Sorgen macht sich Diaz Fortuny deswegen nicht – er erinnert daran, dass aus dem Schweizer Markt bis 2017 zehn Jahre lang ununterbrochen Wachstum kam und Spanien nach den direkten Nachbarländern weiterhin die am stärksten frequentierte Destination der Schweizer ist. «Wir erwarten zudem, dass sich in den nächsten Monaten die Zahlen erholen werden, vor allem nach der Schliessung der Lücke, die Air Berlin hinterlassen hat», führt Diaz Fortuny weiter aus, «die Schweizer wissen, dass Spanien für die Herbst- und Winterferien und für Städtereisen ein vertrauenswürdiges Reiseziel ist.»

Diversifizierung als Gegenmittel

Das Spanische Fremdenverkehrsamt nimmt natürlich auch die aktuellen Diskussionen um saisonale Engpässe infolge grosser Touristenmassen an gewissen spanischen Zielen ernst. «Mittelfristig arbeiten unsere Unternehmen und Behörden an der Dezentralisierung, Differenzierung und Diversifikation unseres Ganzjahresangebots», erklärt Diaz Fortuny die Strategie, um gegen diese Probleme anzukommen.

Konkret will Spanien den Städte-, Gastronomie- und Golftourismus weiter fördern. Diaz Fortuny holt aus: «Wir wissen, dass Schweizer Gäste die Architektur, die Kunst und den spanischen Lebensstil schätzen und die Qualität der Gastronomie und der Weine lieben. Wir sind davon überzeugt, dass für Golfer, die ihren Sport das ganze Jahr ausüben möchten, unser Klima und die über 350 Golfplätze ein Paradies bieten. Wir denken, dass wir sowohl für aufwändige Individualreisen als auch für kurze Wochenendtrips das perfekte Reiseland sind. Wir möchten alle dazu animieren, die Vielfältigkeit unserer Regionen und Städte kennenzulernen.»

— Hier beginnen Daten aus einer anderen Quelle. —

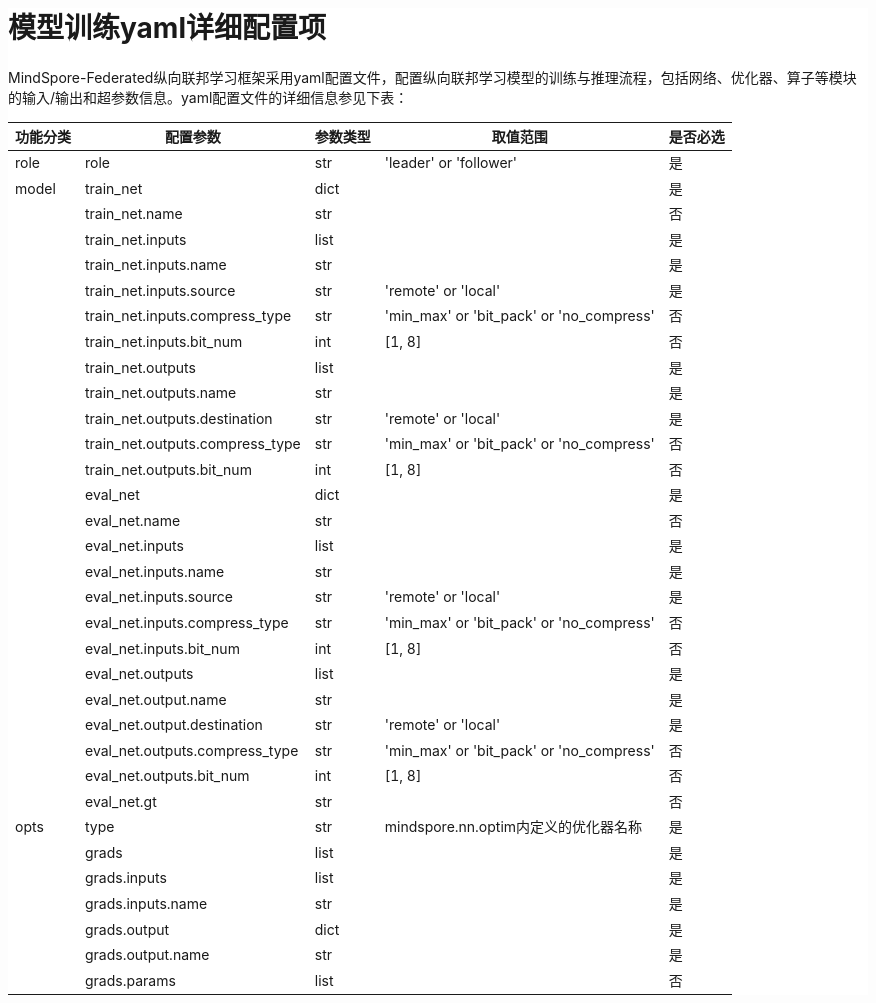 # 模型训练yaml详细配置项

MindSpore-Federated纵向联邦学习框架采用yaml配置文件，配置纵向联邦学习模型的训练与推理流程，包括网络、优化器、算子等模块的输入/输出和超参数信息。yaml配置文件的详细信息参见下表：

| 功能分类             | 配置参数                          | 参数类型                   | 取值范围                        | 是否必选 |
|------------------|-------------------------------|------------------------|-----------------------------|------|
| role             | role                          | str                    | 'leader' or 'follower'      | 是    |
| model            | train_net                     | dict                   |                             | 是    |
|                  | train_net.name                | str                    |                             | 否    |
|                  | train_net.inputs              | list                   |                             | 是    |
|                  | train_net.inputs.name         | str                    |                             | 是    |
|                  | train_net.inputs.source       | str                    | 'remote' or 'local'         | 是    |
|                  | train_net.inputs.compress_type | str                   | 'min_max' or 'bit_pack' or 'no_compress'        | 否    |
|                  | train_net.inputs.bit_num      | int                    | [1, 8]                      | 否    |
|                  | train_net.outputs             | list                   |                             | 是    |
|                  | train_net.outputs.name        | str                    |                             | 是    |
|                  | train_net.outputs.destination | str                    | 'remote' or 'local'         | 是    |
|                  | train_net.outputs.compress_type | str                  | 'min_max' or 'bit_pack' or 'no_compress'        | 否    |
|                  | train_net.outputs.bit_num     | int                    | [1, 8]                      | 否    |
|                  | eval_net                      | dict                   |                             | 是    |
|                  | eval_net.name                 | str                    |                             | 否    |
|                  | eval_net.inputs               | list                   |                             | 是    |
|                  | eval_net.inputs.name          | str                    |                             | 是    |
|                  | eval_net.inputs.source        | str                    | 'remote' or 'local'         | 是    |
|                  | eval_net.inputs.compress_type | str                   | 'min_max' or 'bit_pack' or 'no_compress'        | 否    |
|                  | eval_net.inputs.bit_num       | int                    | [1, 8]                      | 否    |
|                  | eval_net.outputs              | list                   |                             | 是    |
|                  | eval_net.output.name          | str                    |                             | 是    |
|                  | eval_net.output.destination   | str                    | 'remote' or 'local'         | 是    |
|                  | eval_net.outputs.compress_type | str                   | 'min_max' or 'bit_pack' or 'no_compress'        | 否    |
|                  | eval_net.outputs.bit_num      | int                    | [1, 8]                      | 否    |
|                  | eval_net.gt                   | str                    |                             | 否    |
| opts             | type                          | str                    | mindspore.nn.optim内定义的优化器名称 | 是    |
|                  | grads                         | list                   |                             | 是    |
|                  | grads.inputs                  | list                   |                             | 是    |
|                  | grads.inputs.name             | str                    |                             | 是    |
|                  | grads.output                  | dict                   |                             | 是    |
|                  | grads.output.name             | str                    |                             | 是    |
|                  | grads.params                  | list                   |                             | 否    |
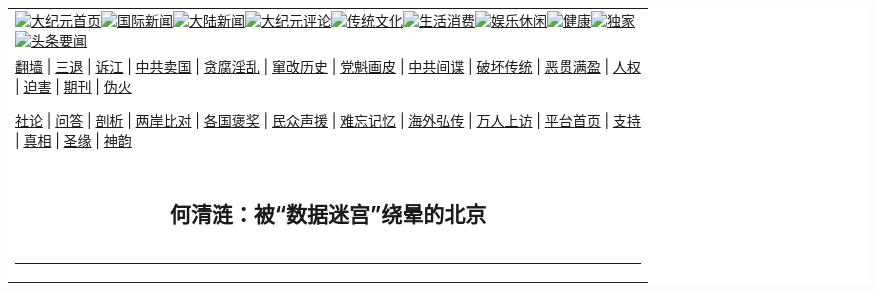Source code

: <a name="1" id="1" target="_blank"></a><span id="1"></span>
<table align=center border="0"><tr><td colspan="2" VALIGN=TOP><a href="https://github.com/mmmcpr3473/djy/blob/master/gb/nf1351518.md#1"><img src="https://raw.githubusercontent.com/mmmcpr3473/www/master/t/djy/1.jpg" title="大纪元首页" alt="大纪元首页"></a><a href="https://github.com/mmmcpr3473/djy/blob/master/gb/n24hr.md#1"><img src="https://raw.githubusercontent.com/mmmcpr3473/www/master/t/djy/3.jpg" title="国际新闻" alt="国际新闻"></a><a href="https://github.com/mmmcpr3473/djy/blob/master/gb/nsc413.md#1"><img src="https://raw.githubusercontent.com/mmmcpr3473/www/master/t/djy/4.jpg" title="大陆新闻" alt="大陆新闻"></a><a href="https://github.com/mmmcpr3473/djy/blob/master/gb/news392.md#1"><img src="https://raw.githubusercontent.com/mmmcpr3473/www/master/t/djy/5.jpg" title="大纪元评论" alt="大纪元评论"></a><a href="https://github.com/mmmcpr3473/djy/blob/master/gb/news2007.md#1"><img src="https://raw.githubusercontent.com/mmmcpr3473/www/master/t/djy/6.jpg" title="传统文化" alt="传统文化"></a><a href="https://github.com/mmmcpr3473/djy/blob/master/gb/news2008.md#1"><img src="https://raw.githubusercontent.com/mmmcpr3473/www/master/t/djy/7.jpg" title="生活消费" alt="生活消费"></a><a href="https://github.com/mmmcpr3473/djy/blob/master/gb/ncyule.md#1"><img src="https://raw.githubusercontent.com/mmmcpr3473/www/master/t/djy/8.jpg" title="娱乐休闲" alt="娱乐休闲"></a><a href="https://github.com/mmmcpr3473/djy/blob/master/gb/nsc1002.md#1"><img src="https://raw.githubusercontent.com/mmmcpr3473/www/master/t/djy/9.jpg" title="健康" alt="健康"></a><a href="https://github.com/mmmcpr3473/djy/blob/master/gb/nf6092.md#1"><img src="https://raw.githubusercontent.com/mmmcpr3473/www/master/t/djy/10a.jpg" title="独家" alt="独家"></a><a href="https://github.com/mmmcpr3473/djy/blob/master/gb/nf4514.md#1"><img src="https://raw.githubusercontent.com/mmmcpr3473/www/master/t/djy/12a.jpg" title="头条要闻" alt="头条要闻"></a></td></tr>
<tr><td colspan="2" VALIGN=TOP><a target="_blank" href="https://github.com/mmmcpr3473/www/blob/master/README.md?zsrh#1">翻墙</a> | <a target="_blank" href="https://github.com/mmmcpr3473/djy/blob/master/gb/nf5657.md#1">三退</a> | <a target="_blank" href="https://github.com/mmmcpr3473/djy/blob/master/gb/nf6124.md#1">诉江</a> | <a target="_blank" href="https://github.com/mmmcpr3473/djy/blob/master/gb/nf1176117.md#1">中共卖国</a> | <a target="_blank" href="https://github.com/mmmcpr3473/djy/blob/master/gb/nf5773.md#1">贪腐淫乱</a> | <a target="_blank" href="https://github.com/mmmcpr3473/djy/blob/master/gb/nf1176115.md#1">窜改历史</a> | <a target="_blank" href="https://github.com/mmmcpr3473/djy/blob/master/gb/nf1176107.md#1">党魁画皮</a> | <a target="_blank" href="https://github.com/mmmcpr3473/djy/blob/master/gb/nf1320400.md#1">中共间谍</a> | <a target="_blank" href="https://github.com/mmmcpr3473/djy/blob/master/gb/nf1176114.md#1">破坏传统</a> | <a target="_blank" href="https://github.com/mmmcpr3473/ntdtv/blob/master/gb/prog447_1.md#1">恶贯满盈</a> | <a target="_blank" href="https://github.com/mmmcpr3473/djy/blob/master/gb/ncid278.md#1">人权</a> | <a target="_blank" href="https://github.com/mmmcpr3473/djy/blob/master/gb/nf1176111.md#1">迫害</a> | <a target="_blank" href="https://gitlab.com/szzdlab/mh-qikan/blob/master/README.md#1">期刊</a> | <a target="_blank" href="https://github.com/mmmcpr3473/djy/blob/master/gb/nf5562.md#1">伪火</a></p><p><a target="_blank" href="https://github.com/mmmcpr3473/djy/blob/master/gb/9p.md#1">社论</a> | <a target="_blank" href="https://github.com/mmmcpr3473/djy/blob/master/gb/nf4378.md#1">问答</a> | <a target="_blank" href="https://github.com/mmmcpr3473/djy/blob/master/gb/nf5792.md#1">剖析</a> | <a target="_blank" href="https://github.com/mmmcpr3473/djy/blob/master/gb/nf5735.md#1">两岸比对</a> | <a target="_blank" href="https://github.com/mmmcpr3473/djy/blob/master/gb/nf6119.md#1">各国褒奖</a> | <a target="_blank" href="https://github.com/mmmcpr3473/djy/blob/master/gb/nf6120.md#1">民众声援</a> | <a target="_blank" href="https://github.com/mmmcpr3473/djy/blob/master/gb/nf1188594.md#1">难忘记忆</a> | <a target="_blank" href="https://github.com/mmmcpr3473/djy/blob/master/gb/nf3180.md#1">海外弘传</a> | <a target="_blank" href="https://github.com/mmmcpr3473/djy/blob/master/gb/nf5410.md#1">万人上访</a> | <a target="_blank" href="https://github.com/mmmcpr3473/www/blob/master/README.md?zsrh#1">平台首页</a> | <a target="_blank" href="https://github.com/mmmcpr3473/djy/blob/master/gb/nf4386.md#1">支持</a> | <a target="_blank" href="https://github.com/mmmcpr3473/djy/blob/master/gb/nf4389.md#1">真相</a> | <a target="_blank" href="https://github.com/mmmcpr3473/djy/blob/master/gb/nf5790.md#1">圣缘</a> | <a target="_blank" href="https://github.com/mmmcpr3473/djy/blob/master/gb/nf4786.md#1">神韵</a></td></tr>
<tr><td VALIGN=TOP width="626"><h2 align=center>何清涟：被“数据迷宫”绕晕的北京</h2>

<h6></h6>
<hr>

Das Ziel sei, die Schweizer dazu anzuregen, mindestens einmal im Jahr Spanien zu besuchen. Ein hehres Ziel, das angesichts hervorragender Flugverbindungen (16 Nonstopflüge zwischen Städten in der Schweiz und Spanien, mit teils sehr hohen Frequenzen) und vernünftiger Preise aber nicht unmöglich scheint. Dass die Strategie aufgehen könnte, zeigen ebenfalls die oben erwähnten Statistiken: Während die Kanaren und Katalonien, immer wieder im Blickfeld von «Overtourism»-Debatten, im ersten Halbjahr generell etwas nachliessen, konnten Madrid und Valencia stark zulegen, und die Balearen-Nachfrage blieb stabil bzw. wuchs sogar ganz leicht.

Ebenfalls erfreulich aus spanischer Sicht: Während das generelle Besucherwachstum im ersten Halbjahr nur um 1,5 Prozent zulegte, stiegen die Einnahmen aus dem Tourismus um 4,2 Prozent. Und genau darum geht es doch.